Catch up TV review: Celebrity Bake Off, Action Team, Saturday Night Takeaway, Electric Dreams
David Farnor | On 11, Mar 2018
What’s available on-demand on Freeview? Keep up-to-date with our weekly catch-up TV column, including reviews of shows on ITV Hub, new releases on All 4 and a guide to My5.
(For BBC TV reviews and round-ups, see our weekly Best of BBC iPlayer column. Or for reviews of the shows on All 4’s Walter Presents, click here.)
The Great Celebrity Bake Off for Stand Up to Cancer
Channel 4 did one of the smartest things possible when it poached The Great British Bake Off by not changing a thing in the show’s recipe (apart from the presenters). But one thing it did add to the mix was a string of associated shows, including Christmas specials featuring former contestants and celebrity specials for charity. And so it is that the Bake Off tent is back on our screens at the unusual time of March, but this isn’t the usual run of 12 episodes, but a shorter batch of four – and each episode has a different group of stars. Episode 1 is off to a typically entertaining start, with Harry Hill, Martin Kemp, Roisin Conaty and Bill Turnbull trying to make cupcakes, 3D biscuits and a fiery technical challenge. Sandi, Paul, Prue and Noe are all on fine form – Harry Hill getting a Sandi shake rather than a Hollywood handshake is an enjoyable undermining of tradition, but it’s Kemp who’s worth tuning in for alone, as his very first atttempt in the kitchen goes hilariously wrong. One word: buttercream. Thank goodness there are three more servings on the way.
Ant and Dec’s Saturday Night Takeaway: Season 15
With Ant’s personal life in the news headlines in between seasons of Saturday Night Takeaway, you might expect some drama or awkwardness as Ant & Dec return to our screens, but there’s no sign of anything out of the ordinary, as they once again host their ITV variety show with an irrepressible charisma and sharp comic timing. 15 seasons in, they show no sign of running out of enthusiasm, and this week’s episode is a resounding reminder that they’ve still got it, as it climaxes with an End of the Show Show tribute to Andrew Lloyd Webber that’s impossible to resist.
Available on ITV Hub
Action Team (ITV Hub)
This new ITV comedy is a spoof of the now extremely familiar action thriller format, which sees a bunch of secret agents in a race against time trying to save the world. It’s far from Police Squad!, and a number of the gags are too crude to truly impress, but the cast throw themselves into the silliness without any hesitation – and when Murder in Successville’s Tom Davis is one of your leading men, the result is something that’s hard to dislike.

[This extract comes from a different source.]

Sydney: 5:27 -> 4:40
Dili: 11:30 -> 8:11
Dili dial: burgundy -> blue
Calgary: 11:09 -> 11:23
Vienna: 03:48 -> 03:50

Available on ITV Hub until April 2018
Electric Dreams: Autofac (All 4)
One of the pleasures of anthology series is that they can offer the leading spotlight to a whole range of actors, rather than just a select one or two. And so, after Bryan Cranston, Timothy Spall and Holliday Grainger, up steps the always-excellent Juno Temple, who provides both the cool logic and human heart of this twisting apocalyptic tale. The story is set in a world where automation is the foundation of society, with one company – Autofac – still running, even with everything else in ruins. And so it sends out drones with parcels like clockwork, even as its main factory churns out pollution and risks killing off the tiny pocket of humanity living in its shadow. It’s an intriguing premise, one that raises questions about corporations, efficiency and our constant push for convenience through technology. Temple’s Zabriskie, who plans to end the whole thing, gives us an insight into the moral dilemmas opened up by that outlook taken to logic extreme – and, when Janelle Monáe’s customer service bot, Alice, shows up to help with their complaint, there’s some sparky conversation to be found in their existential sparring. Sadly, though, the killer blow the episode is looking for is missed, as Autofac fumbles its various twists and turns. At times, it recalls the Black Mirror episode Metalhead. If the latter is missing some depth to go with its surface, this could do with some of that story’s simple punch.